> EXERCISE INSTRUCTIONS
Search the records below for the string "Right" and copy each line where it turns up.

> SOURCE INFORMATION
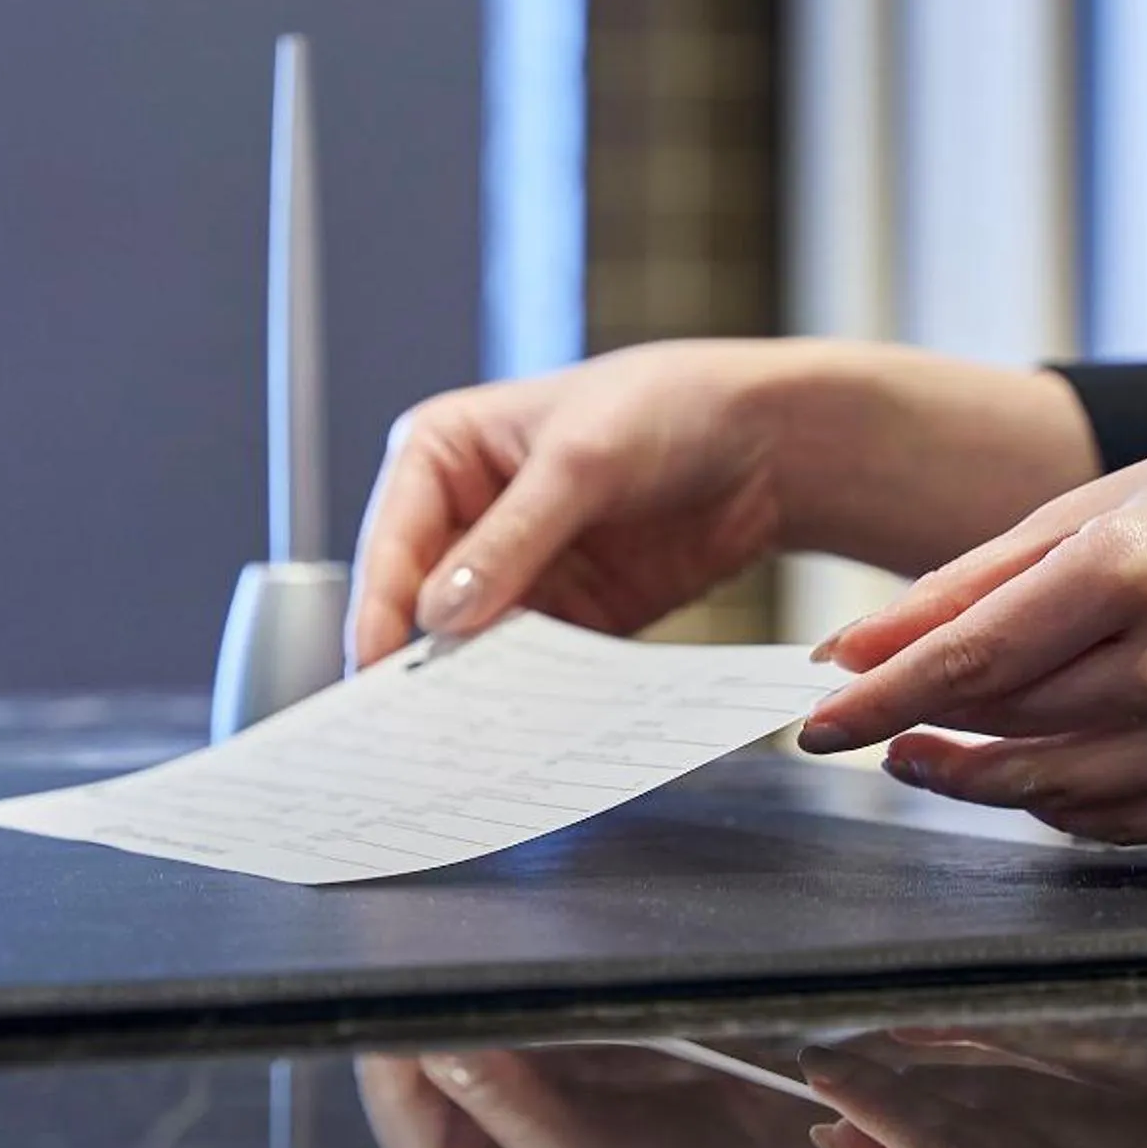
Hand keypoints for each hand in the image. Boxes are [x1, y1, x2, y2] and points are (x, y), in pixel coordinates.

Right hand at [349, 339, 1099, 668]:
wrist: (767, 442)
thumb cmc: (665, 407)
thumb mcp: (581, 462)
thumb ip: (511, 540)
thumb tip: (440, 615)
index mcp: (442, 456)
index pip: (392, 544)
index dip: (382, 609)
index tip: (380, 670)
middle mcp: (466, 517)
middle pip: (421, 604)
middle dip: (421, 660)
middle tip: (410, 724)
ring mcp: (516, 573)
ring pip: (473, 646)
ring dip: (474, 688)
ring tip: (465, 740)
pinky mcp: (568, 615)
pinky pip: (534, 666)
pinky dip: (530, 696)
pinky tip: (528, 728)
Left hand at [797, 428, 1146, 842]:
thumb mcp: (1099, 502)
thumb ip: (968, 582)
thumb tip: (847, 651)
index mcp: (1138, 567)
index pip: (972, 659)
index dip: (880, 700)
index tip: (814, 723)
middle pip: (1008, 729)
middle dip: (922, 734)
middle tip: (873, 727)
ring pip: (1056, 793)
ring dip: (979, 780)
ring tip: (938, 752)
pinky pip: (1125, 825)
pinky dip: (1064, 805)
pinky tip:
...
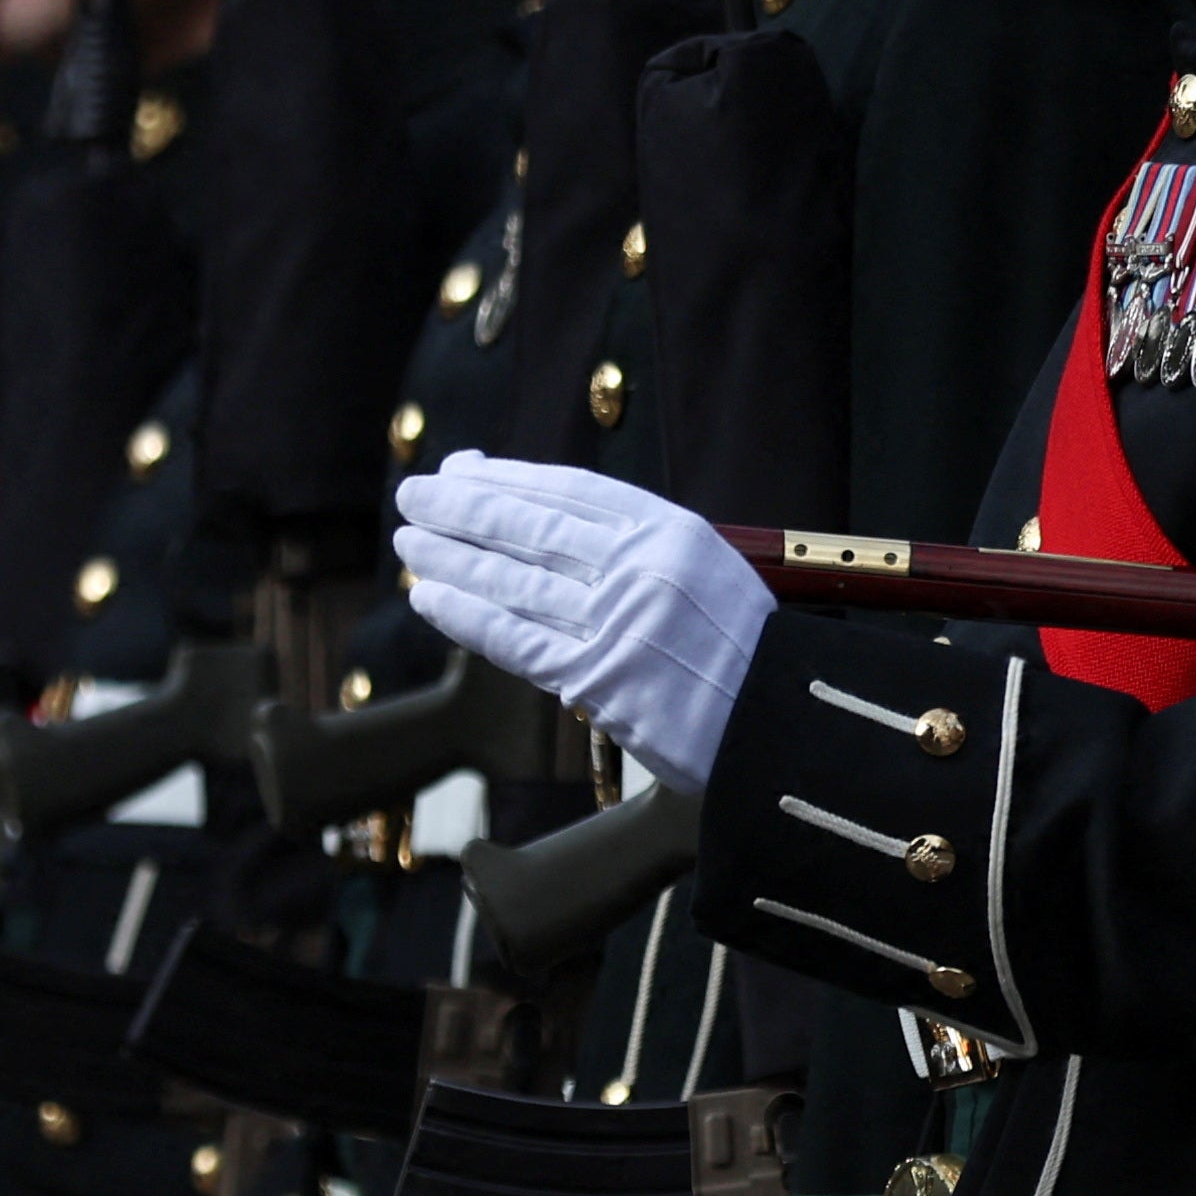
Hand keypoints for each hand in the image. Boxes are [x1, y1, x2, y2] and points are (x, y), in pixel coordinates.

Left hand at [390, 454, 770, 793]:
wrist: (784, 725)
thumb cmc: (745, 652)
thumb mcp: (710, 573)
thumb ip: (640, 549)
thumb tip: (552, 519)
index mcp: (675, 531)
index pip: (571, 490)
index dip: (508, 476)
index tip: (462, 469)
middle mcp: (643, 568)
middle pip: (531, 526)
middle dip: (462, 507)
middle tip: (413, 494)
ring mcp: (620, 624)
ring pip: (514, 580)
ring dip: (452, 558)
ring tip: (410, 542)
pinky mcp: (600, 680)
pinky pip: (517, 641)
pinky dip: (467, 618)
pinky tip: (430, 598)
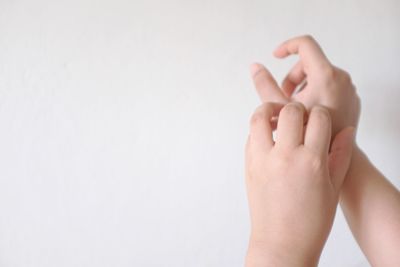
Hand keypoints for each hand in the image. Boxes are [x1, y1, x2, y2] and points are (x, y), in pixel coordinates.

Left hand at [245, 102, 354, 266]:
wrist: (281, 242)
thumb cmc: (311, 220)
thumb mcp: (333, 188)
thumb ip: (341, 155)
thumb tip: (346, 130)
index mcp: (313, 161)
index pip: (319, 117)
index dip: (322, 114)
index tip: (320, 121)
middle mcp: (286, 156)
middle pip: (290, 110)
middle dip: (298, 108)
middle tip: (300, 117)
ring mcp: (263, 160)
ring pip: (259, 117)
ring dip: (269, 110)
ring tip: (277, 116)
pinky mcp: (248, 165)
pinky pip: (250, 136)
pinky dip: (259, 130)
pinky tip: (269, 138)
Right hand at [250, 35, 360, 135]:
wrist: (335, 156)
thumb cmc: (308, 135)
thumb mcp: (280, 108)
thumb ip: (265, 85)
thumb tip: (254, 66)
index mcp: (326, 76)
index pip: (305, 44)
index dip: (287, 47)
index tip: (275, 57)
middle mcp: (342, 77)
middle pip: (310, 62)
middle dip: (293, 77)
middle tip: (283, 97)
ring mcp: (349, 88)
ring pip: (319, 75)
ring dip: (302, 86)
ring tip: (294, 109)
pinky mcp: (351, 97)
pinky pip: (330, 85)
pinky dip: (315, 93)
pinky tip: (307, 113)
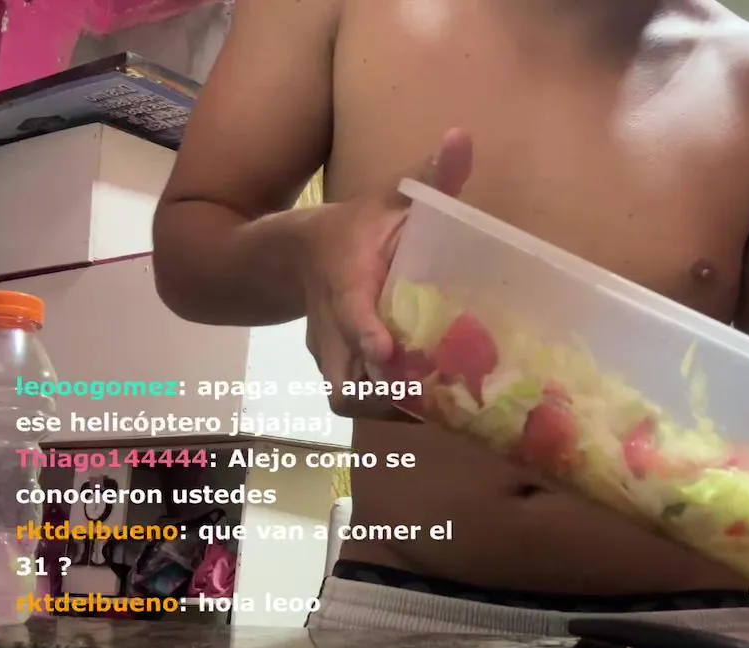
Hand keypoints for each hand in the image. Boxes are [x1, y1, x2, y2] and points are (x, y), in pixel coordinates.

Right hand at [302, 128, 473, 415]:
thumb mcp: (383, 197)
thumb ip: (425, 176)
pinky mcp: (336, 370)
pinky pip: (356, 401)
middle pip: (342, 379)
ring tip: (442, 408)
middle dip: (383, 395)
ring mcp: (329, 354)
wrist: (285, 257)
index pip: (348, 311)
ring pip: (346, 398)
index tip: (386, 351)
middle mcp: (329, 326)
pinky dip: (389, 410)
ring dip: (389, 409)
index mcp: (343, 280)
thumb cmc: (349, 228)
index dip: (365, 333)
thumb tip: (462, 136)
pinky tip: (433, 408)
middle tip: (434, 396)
...
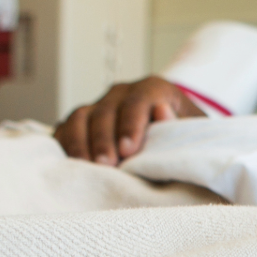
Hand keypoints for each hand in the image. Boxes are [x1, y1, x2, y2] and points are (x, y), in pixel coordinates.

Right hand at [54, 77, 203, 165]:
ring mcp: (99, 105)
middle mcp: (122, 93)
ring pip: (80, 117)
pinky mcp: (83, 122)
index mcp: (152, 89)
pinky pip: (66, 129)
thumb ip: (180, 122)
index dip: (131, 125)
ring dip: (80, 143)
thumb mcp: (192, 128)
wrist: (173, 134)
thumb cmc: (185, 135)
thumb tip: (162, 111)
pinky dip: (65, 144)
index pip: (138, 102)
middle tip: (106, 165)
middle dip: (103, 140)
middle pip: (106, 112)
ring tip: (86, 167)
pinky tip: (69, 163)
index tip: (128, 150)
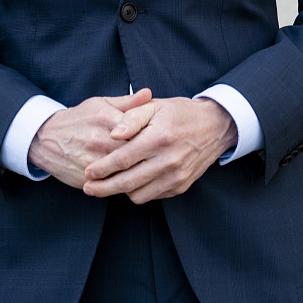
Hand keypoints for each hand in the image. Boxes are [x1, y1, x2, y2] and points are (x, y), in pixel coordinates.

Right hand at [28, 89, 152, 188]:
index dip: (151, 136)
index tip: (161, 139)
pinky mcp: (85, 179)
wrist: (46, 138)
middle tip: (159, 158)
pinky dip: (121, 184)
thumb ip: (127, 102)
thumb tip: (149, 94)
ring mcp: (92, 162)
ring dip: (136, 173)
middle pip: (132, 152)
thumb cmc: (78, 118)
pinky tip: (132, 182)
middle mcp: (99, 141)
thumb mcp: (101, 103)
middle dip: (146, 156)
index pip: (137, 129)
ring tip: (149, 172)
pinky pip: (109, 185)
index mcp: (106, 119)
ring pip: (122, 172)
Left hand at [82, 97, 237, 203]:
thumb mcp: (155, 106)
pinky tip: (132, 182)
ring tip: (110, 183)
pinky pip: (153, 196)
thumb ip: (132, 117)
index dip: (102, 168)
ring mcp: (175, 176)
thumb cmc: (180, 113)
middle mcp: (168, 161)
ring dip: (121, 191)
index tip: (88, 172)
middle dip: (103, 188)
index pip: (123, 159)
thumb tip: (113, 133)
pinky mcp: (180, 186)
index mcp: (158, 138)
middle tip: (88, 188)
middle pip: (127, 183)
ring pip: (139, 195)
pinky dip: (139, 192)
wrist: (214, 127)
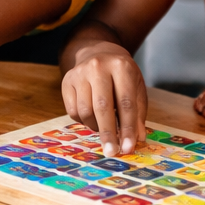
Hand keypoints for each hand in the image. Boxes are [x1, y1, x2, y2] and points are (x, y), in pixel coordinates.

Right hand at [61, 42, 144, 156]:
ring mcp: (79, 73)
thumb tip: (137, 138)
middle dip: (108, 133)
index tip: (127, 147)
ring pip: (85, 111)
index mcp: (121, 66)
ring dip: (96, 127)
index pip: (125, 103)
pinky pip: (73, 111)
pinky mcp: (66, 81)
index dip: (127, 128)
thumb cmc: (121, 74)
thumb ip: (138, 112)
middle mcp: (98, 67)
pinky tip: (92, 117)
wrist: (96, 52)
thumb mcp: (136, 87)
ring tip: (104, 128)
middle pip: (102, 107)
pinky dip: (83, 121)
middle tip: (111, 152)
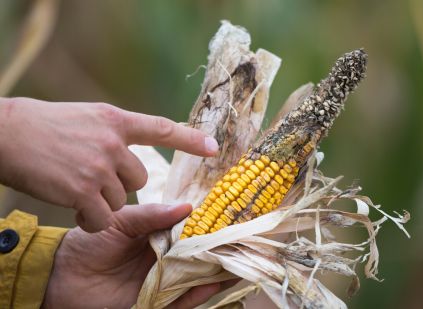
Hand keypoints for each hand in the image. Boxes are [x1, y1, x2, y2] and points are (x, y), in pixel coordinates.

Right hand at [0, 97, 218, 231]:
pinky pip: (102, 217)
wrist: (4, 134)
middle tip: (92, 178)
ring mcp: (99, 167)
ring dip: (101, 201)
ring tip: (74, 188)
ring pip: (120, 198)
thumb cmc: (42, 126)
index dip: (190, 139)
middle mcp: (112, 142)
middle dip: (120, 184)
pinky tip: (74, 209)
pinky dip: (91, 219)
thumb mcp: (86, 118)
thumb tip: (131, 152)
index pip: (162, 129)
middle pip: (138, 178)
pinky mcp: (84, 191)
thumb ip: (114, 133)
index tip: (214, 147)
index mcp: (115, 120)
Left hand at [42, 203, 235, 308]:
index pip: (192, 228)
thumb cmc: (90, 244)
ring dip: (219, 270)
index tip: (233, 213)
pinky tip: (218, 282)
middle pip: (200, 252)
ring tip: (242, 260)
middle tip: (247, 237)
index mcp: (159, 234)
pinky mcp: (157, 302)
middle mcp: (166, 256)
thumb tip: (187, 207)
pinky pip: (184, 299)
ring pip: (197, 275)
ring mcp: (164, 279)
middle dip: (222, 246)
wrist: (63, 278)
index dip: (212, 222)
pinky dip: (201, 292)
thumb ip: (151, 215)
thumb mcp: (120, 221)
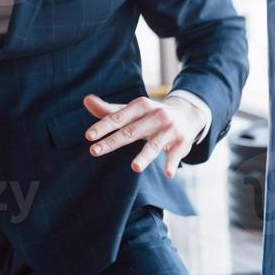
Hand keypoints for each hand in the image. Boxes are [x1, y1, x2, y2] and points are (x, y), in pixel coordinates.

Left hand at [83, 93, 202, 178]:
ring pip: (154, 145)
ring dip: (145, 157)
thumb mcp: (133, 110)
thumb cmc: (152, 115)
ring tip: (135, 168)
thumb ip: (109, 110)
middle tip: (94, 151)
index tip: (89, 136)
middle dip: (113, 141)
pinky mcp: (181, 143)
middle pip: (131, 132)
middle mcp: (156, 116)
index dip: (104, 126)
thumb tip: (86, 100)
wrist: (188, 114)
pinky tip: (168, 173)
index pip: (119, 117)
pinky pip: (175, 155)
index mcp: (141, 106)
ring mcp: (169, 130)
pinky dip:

> SOLUTION TO THIS EXERCISE
Right hand at [349, 339, 1099, 668]:
Right hand at [250, 35, 360, 135]:
Right hand at [302, 128, 473, 415]:
Right hand at [54, 77, 203, 165]:
Right hand at [28, 89, 152, 188]:
Right hand at [61, 42, 144, 156]:
Right hand at [0, 97, 218, 231]:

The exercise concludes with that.